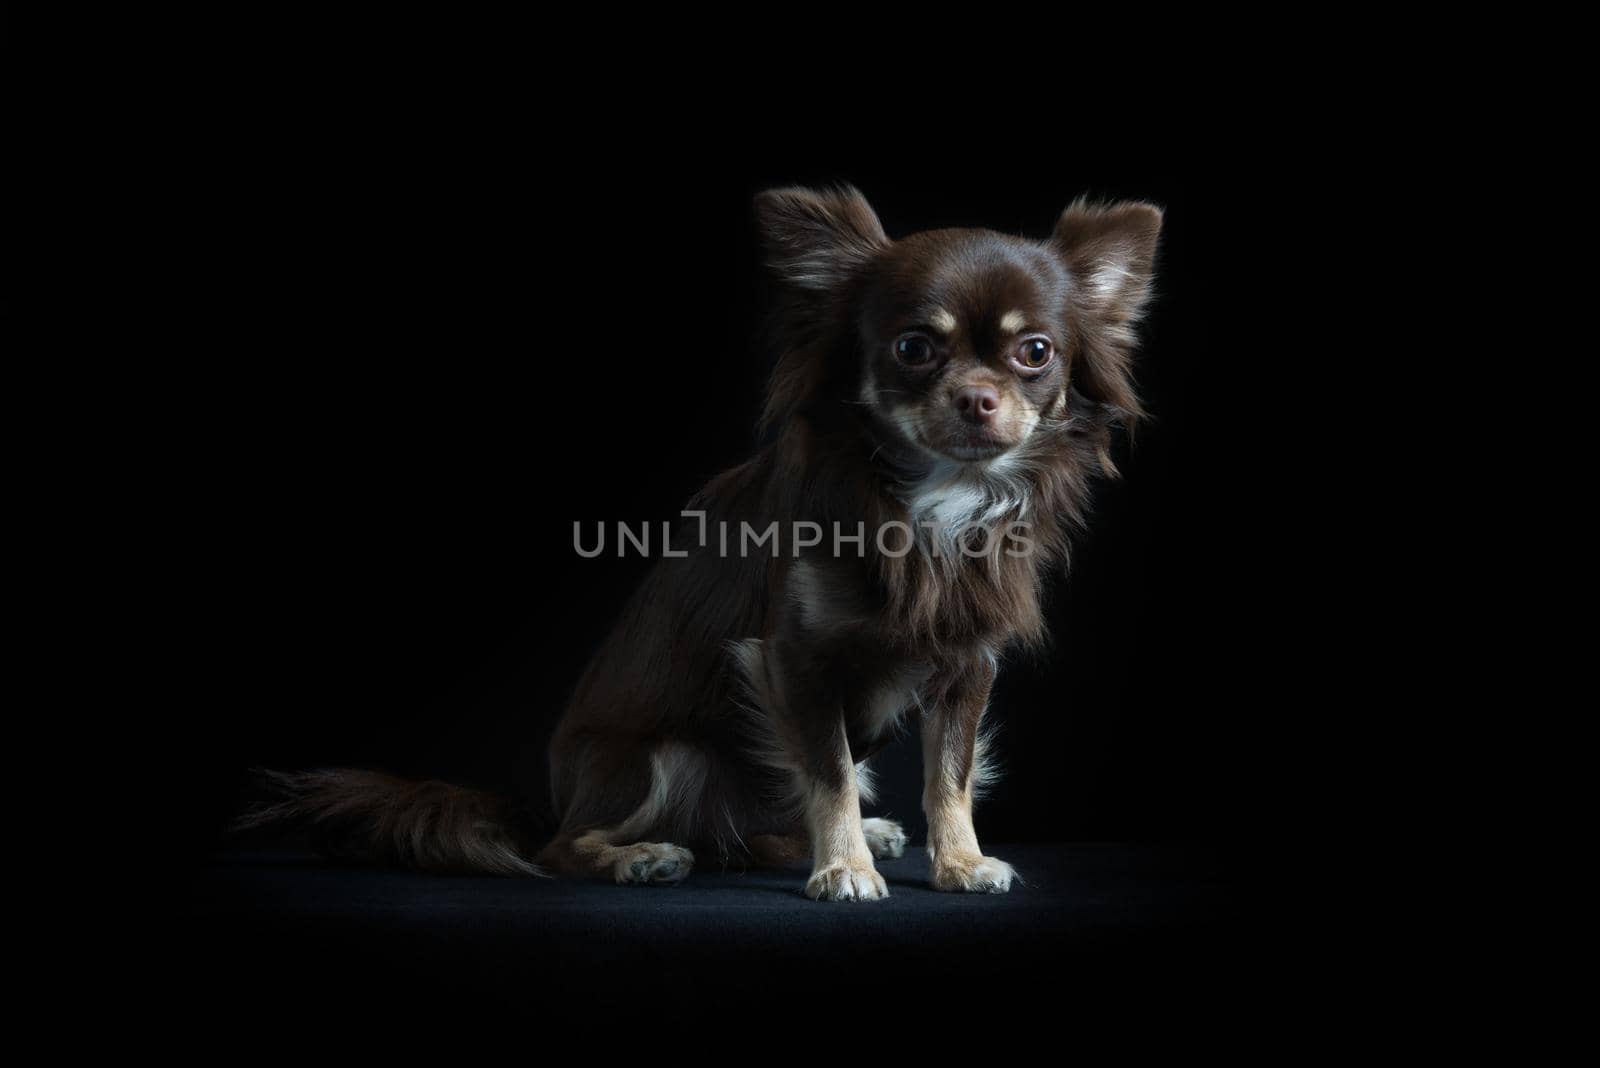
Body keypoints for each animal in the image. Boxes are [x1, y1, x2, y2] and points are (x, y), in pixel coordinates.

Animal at [240, 185, 1164, 901]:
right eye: (913, 348)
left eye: (1035, 353)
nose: (977, 397)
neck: (933, 498)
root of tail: (549, 803)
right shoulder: (795, 659)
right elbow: (827, 768)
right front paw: (845, 870)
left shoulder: (967, 664)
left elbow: (952, 773)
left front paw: (959, 861)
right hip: (666, 759)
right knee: (567, 848)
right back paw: (644, 857)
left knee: (755, 833)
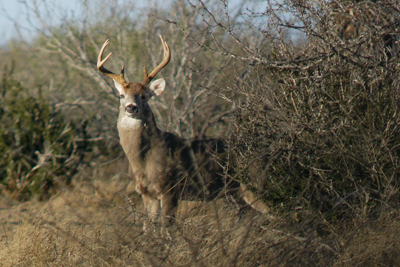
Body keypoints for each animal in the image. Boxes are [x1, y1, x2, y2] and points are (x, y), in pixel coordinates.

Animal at [97, 35, 268, 232]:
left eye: (144, 96)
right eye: (122, 96)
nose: (131, 108)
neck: (143, 161)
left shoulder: (170, 188)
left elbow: (166, 230)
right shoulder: (146, 194)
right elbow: (148, 229)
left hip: (255, 183)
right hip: (233, 193)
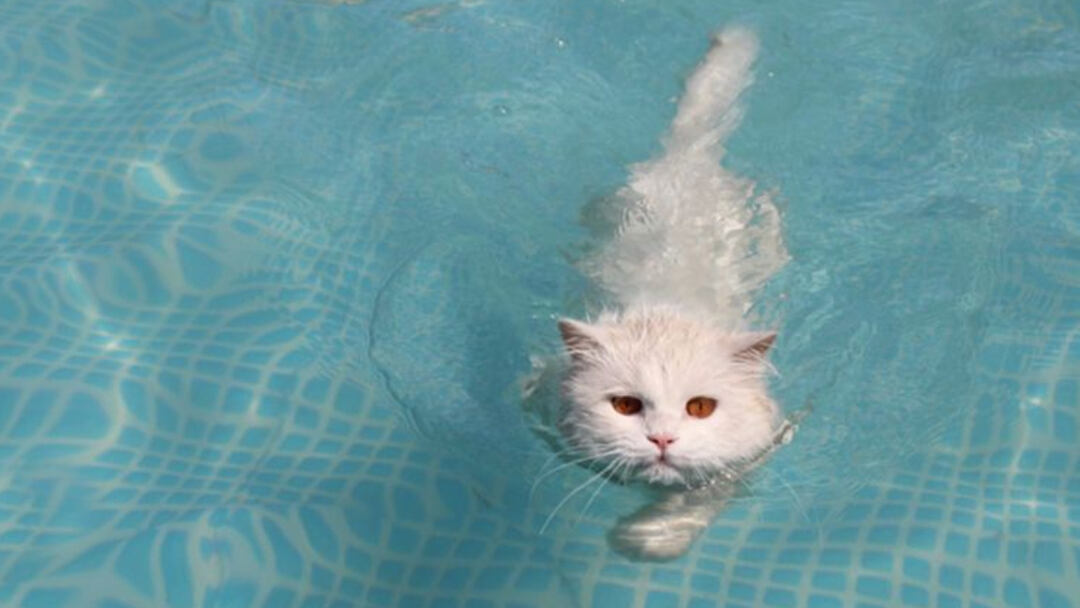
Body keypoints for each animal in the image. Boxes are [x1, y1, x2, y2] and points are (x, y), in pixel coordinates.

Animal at [535, 27, 790, 561]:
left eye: (700, 408)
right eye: (625, 406)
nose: (663, 440)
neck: (669, 311)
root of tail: (688, 163)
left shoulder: (758, 450)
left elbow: (700, 502)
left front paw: (646, 538)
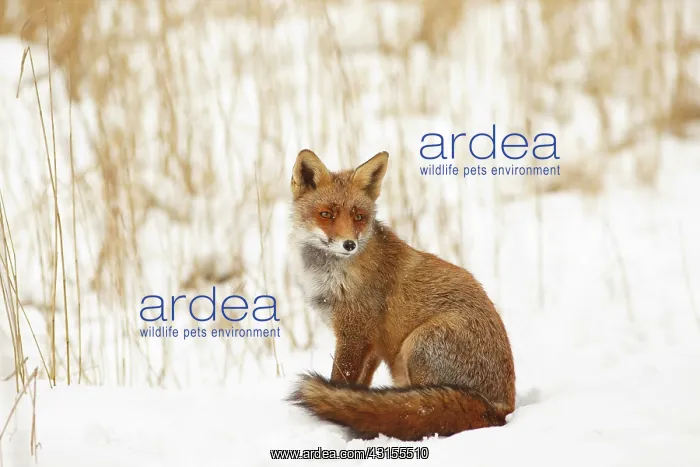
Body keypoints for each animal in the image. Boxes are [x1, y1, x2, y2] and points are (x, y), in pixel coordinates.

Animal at [287, 149, 516, 442]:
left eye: (359, 216)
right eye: (326, 214)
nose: (349, 244)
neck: (331, 275)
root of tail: (500, 409)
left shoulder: (354, 332)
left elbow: (338, 381)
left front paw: (332, 422)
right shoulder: (370, 343)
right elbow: (357, 388)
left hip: (418, 346)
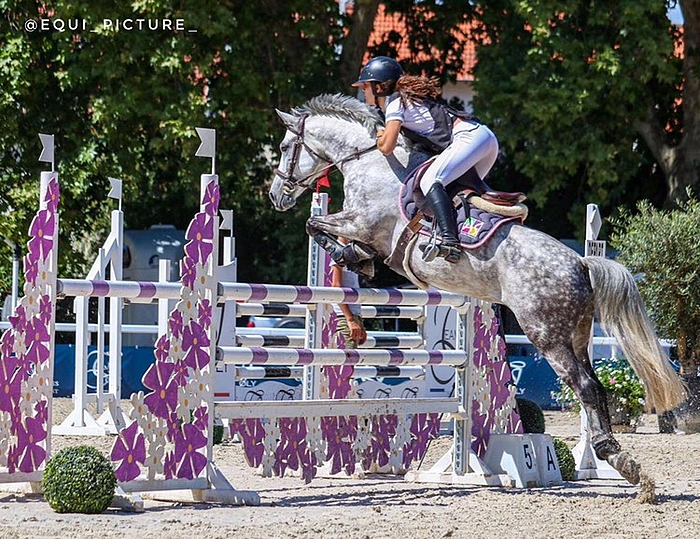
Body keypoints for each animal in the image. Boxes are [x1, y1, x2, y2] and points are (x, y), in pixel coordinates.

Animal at [270, 93, 688, 490]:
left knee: (585, 386)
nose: (277, 195)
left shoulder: (362, 222)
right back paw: (615, 457)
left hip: (547, 335)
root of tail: (581, 263)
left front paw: (349, 257)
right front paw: (356, 273)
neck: (372, 160)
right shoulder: (360, 228)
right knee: (596, 386)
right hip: (578, 335)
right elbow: (332, 240)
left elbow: (315, 225)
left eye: (286, 146)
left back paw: (613, 457)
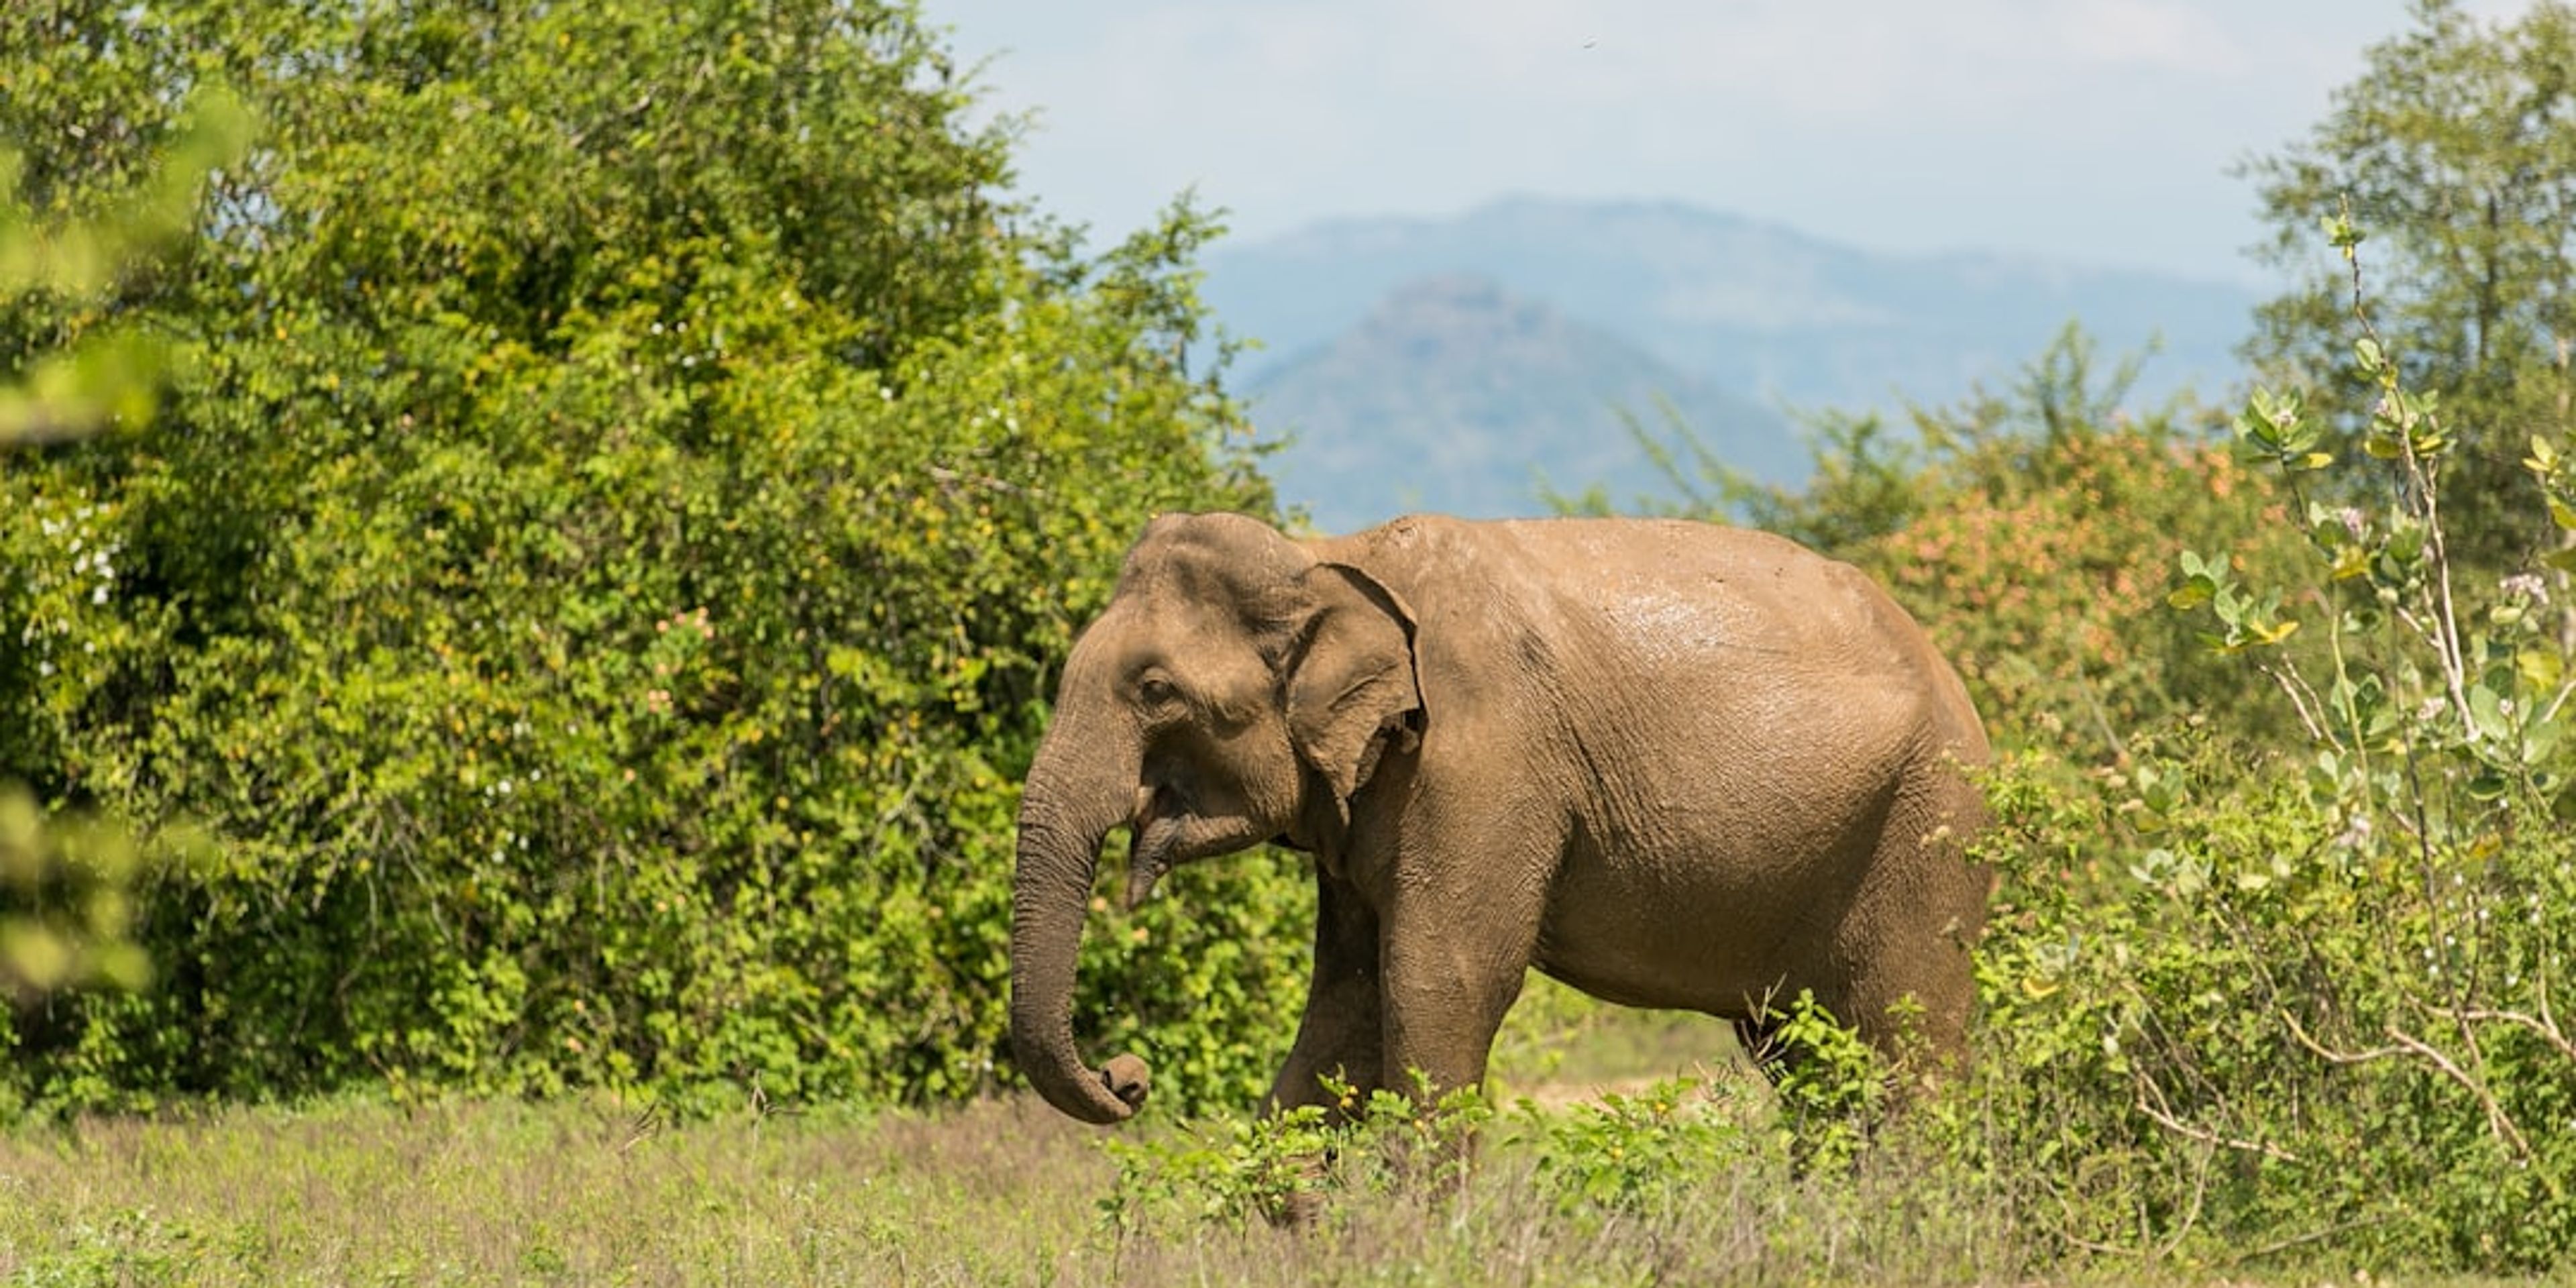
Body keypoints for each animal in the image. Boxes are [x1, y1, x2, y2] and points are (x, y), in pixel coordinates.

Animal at [1009, 511, 1991, 1127]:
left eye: (1156, 691)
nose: (1127, 1076)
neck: (1327, 556)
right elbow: (1344, 1003)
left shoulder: (1481, 761)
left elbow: (1440, 982)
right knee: (1806, 1055)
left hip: (1929, 829)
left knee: (1906, 1039)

──────────

• **Goal of the exercise**
Pictures aside, retype the entries above exactly as they are.

• **Problem solution**
Body keypoints for each animal in the image. Boxes are [x1, y1, x2, y2] and points are (x, y), in pixel coordinates.

Animal at [240, 185, 1164, 901]:
right eye: (913, 348)
left eye: (1035, 353)
nose: (977, 397)
neck: (933, 498)
root of tail: (549, 803)
right shoulder: (795, 659)
right elbow: (827, 768)
right front paw: (845, 870)
left shoulder: (967, 664)
left elbow: (952, 773)
left front paw: (959, 861)
right hip: (666, 759)
right knee: (567, 848)
right back paw: (644, 857)
left knee: (755, 833)
Body keypoints for each animal in the image. Boxes are [x1, y1, x2, y2] and points are (x, y), in pixel coordinates.

Animal at [97, 35, 268, 232]:
left eye: (144, 96)
right eye: (122, 96)
nose: (131, 108)
neck: (143, 161)
left shoulder: (170, 188)
left elbow: (166, 230)
right shoulder: (146, 194)
right elbow: (148, 229)
left hip: (255, 183)
right hip: (233, 193)
Body keypoints for each animal in the image. Boxes are [x1, y1, x2, y2] and points are (x, y), in pixel coordinates.

Animal at [535, 27, 790, 561]:
left eye: (700, 408)
right eye: (625, 406)
nose: (663, 440)
neck: (669, 311)
root of tail: (688, 163)
left shoulder: (758, 450)
left elbow: (700, 502)
left front paw: (646, 538)
Body keypoints for each animal in the image. Boxes are [x1, y1, x2, y2] and points are (x, y), in pixel coordinates.

Animal at [287, 149, 516, 442]:
left eye: (359, 216)
right eye: (326, 214)
nose: (349, 244)
neck: (331, 275)
root of tail: (500, 409)
left shoulder: (354, 332)
left elbow: (338, 381)
left front paw: (332, 422)
right shoulder: (370, 343)
right elbow: (357, 388)
left hip: (418, 346)
Body keypoints for each animal in the image. Boxes are [x1, y1, x2, y2] and points are (x, y), in pixel coordinates.

Animal at [270, 93, 688, 490]:
left knee: (585, 386)
nose: (277, 195)
left shoulder: (362, 222)
right back paw: (615, 457)
left hip: (547, 335)
root of tail: (581, 263)
left front paw: (349, 257)
right front paw: (356, 273)
neck: (372, 160)
right shoulder: (360, 228)
right knee: (596, 386)
right hip: (578, 335)
right elbow: (332, 240)
left elbow: (315, 225)
left eye: (286, 146)
left back paw: (613, 457)
Body keypoints for each animal in the image. Boxes are [x1, y1, x2, y2] and points are (x, y), in pixel coordinates.

Animal at [1009, 511, 1991, 1127]:
left eye: (1156, 691)
nose: (1127, 1076)
neck: (1327, 556)
right elbow: (1344, 1003)
left shoulder: (1481, 761)
left elbow: (1440, 982)
right knee: (1806, 1055)
left hip: (1929, 829)
left knee: (1906, 1039)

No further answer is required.